A prototypical nanoparticle is produced by chemical synthesis, then co

A prototypical nanoparticle is produced by chemical synthesis, then coated with polymers, drugs, fluorophores, peptides, proteins, or oligonucleotides, and eventually administered into cell cultures. Nanoparticles were conceived of as benign carriers, but multiple studies have demonstrated that their design influences cell uptake, gene expression, and toxicity.

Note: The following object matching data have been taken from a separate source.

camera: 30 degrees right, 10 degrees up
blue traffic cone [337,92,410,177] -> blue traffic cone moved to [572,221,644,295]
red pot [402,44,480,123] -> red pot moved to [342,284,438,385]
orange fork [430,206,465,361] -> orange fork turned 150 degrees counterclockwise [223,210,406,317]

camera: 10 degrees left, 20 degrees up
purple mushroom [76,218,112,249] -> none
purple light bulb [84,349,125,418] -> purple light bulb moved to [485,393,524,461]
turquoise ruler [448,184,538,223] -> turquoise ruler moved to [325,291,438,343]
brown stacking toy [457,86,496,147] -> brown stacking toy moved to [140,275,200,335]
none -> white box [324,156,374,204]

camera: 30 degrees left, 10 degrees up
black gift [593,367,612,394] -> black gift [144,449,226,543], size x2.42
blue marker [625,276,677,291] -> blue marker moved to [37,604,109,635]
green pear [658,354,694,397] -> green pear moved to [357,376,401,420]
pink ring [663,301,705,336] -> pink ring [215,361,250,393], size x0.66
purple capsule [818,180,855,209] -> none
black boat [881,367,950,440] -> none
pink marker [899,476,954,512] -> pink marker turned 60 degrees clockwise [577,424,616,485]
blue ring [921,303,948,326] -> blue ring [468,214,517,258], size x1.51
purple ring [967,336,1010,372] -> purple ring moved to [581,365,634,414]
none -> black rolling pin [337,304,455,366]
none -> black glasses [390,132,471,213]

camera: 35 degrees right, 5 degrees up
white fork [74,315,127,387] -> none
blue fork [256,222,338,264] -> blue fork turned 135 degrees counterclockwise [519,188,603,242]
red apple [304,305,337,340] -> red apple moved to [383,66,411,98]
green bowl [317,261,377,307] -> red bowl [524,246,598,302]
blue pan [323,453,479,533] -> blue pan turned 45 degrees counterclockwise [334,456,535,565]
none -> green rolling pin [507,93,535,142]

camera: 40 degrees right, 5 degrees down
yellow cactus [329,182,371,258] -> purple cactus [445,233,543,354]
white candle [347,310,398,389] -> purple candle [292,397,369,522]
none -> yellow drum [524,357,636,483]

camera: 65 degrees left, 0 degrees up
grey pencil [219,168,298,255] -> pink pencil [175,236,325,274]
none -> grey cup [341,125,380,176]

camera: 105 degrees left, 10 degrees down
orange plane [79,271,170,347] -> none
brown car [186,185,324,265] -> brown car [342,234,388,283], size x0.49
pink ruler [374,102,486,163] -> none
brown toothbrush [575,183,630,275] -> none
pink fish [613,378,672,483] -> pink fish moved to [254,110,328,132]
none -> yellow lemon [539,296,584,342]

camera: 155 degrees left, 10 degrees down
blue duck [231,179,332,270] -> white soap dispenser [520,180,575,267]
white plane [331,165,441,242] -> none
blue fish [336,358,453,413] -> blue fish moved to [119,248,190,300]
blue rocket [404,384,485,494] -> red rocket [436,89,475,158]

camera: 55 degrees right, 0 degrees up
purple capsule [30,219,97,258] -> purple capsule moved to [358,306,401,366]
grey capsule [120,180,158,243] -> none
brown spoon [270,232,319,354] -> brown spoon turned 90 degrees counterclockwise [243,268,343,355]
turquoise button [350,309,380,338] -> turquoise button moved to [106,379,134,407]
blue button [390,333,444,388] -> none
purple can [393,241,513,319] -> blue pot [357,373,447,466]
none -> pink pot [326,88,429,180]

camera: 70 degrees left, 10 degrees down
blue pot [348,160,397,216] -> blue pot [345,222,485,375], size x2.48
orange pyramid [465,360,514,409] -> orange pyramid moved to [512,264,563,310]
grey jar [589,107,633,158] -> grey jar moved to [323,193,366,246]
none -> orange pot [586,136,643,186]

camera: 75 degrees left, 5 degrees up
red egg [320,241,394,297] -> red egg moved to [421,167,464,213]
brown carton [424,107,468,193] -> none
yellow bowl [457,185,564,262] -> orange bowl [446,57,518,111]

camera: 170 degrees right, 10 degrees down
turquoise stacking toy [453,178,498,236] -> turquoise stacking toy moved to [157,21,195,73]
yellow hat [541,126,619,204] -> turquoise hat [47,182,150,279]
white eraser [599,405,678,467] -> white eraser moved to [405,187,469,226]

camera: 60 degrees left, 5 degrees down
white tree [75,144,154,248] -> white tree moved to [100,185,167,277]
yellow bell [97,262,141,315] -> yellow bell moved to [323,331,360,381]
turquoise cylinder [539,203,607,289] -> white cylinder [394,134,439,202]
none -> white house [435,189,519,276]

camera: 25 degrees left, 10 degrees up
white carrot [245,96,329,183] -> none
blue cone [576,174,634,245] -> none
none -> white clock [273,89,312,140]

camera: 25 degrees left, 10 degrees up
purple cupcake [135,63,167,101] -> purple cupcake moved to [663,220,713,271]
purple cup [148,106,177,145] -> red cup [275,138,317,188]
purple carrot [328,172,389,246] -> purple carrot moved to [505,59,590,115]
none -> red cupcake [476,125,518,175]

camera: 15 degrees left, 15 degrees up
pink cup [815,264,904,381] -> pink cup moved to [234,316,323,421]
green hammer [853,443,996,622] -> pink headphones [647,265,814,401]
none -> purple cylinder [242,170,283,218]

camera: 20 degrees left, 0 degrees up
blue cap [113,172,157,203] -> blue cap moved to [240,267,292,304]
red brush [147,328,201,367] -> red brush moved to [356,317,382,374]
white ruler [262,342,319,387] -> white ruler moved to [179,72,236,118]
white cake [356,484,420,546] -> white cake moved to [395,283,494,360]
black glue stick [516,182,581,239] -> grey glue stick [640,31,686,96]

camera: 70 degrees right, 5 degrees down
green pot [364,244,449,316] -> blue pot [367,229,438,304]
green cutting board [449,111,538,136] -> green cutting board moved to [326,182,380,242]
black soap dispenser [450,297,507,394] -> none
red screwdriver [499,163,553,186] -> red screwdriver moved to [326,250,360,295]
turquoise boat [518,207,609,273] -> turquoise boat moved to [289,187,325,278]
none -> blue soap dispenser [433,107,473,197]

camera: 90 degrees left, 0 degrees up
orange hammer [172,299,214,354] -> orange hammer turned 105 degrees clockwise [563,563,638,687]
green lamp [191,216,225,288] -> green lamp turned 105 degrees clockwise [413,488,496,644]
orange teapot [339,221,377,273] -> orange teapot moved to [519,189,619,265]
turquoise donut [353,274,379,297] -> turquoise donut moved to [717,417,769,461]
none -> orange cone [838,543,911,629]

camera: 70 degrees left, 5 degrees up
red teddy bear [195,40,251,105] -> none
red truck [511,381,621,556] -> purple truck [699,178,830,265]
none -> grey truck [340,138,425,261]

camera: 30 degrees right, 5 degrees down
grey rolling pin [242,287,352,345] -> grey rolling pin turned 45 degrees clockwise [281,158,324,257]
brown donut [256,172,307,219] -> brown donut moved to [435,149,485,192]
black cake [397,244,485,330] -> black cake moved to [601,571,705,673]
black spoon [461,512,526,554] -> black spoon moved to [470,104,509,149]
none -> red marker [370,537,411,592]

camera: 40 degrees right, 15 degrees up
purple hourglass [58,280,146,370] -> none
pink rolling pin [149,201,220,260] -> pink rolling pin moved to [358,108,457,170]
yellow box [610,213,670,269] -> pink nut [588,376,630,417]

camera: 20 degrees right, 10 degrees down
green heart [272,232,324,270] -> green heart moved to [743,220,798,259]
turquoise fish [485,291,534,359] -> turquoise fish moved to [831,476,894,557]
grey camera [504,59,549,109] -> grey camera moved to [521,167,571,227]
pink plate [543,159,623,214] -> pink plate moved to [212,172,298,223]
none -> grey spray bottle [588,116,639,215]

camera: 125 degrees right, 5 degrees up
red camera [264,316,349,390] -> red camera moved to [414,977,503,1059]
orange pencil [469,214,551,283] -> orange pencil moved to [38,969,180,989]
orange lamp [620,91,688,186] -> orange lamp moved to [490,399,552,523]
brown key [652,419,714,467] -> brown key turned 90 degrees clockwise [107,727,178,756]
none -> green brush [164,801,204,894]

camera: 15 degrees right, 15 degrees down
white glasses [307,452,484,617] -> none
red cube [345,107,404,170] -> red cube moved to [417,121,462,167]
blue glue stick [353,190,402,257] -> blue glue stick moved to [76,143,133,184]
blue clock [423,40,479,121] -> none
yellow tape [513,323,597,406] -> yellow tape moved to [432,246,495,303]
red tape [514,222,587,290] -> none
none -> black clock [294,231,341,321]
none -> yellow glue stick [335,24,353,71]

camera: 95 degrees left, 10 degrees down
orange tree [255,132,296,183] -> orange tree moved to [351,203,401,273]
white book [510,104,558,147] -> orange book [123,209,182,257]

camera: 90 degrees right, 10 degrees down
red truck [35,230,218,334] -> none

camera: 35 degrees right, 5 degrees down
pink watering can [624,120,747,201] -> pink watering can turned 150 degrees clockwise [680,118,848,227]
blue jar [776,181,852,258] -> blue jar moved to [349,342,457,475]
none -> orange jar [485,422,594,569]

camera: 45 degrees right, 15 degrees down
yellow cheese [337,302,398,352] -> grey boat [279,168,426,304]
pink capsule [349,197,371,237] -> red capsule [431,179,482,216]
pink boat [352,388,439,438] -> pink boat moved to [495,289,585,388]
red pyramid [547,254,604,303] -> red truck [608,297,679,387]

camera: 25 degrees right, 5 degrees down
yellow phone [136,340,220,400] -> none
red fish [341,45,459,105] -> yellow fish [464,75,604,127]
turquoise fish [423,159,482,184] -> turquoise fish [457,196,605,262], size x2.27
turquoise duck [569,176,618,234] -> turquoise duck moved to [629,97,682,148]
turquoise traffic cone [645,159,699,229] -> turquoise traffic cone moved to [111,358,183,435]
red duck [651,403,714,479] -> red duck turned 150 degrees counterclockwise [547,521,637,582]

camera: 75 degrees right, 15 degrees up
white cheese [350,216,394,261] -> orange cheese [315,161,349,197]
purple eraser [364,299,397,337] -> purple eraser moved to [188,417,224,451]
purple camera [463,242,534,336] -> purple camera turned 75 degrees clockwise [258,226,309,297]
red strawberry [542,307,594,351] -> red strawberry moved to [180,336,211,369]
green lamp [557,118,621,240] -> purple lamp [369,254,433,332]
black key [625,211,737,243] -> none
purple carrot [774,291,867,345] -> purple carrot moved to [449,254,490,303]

More specifically, interactions between nanoparticle-bound ligands (the molecules that bind to nanoparticles) and cellular receptors depend on the engineered geometry and the ligand density of a nanomaterial. The nanoparticle acts as a scaffold whose design dictates the number of ligands that interact with the receptor target. A multivalent effect occurs when multiple ligands on the nanoparticle interact with multiple receptors on the cell. The binding strength of complexed ligands is more than the sum of individual affinities; the accumulated effect of multiple affinities is known as the avidity for the entire complex.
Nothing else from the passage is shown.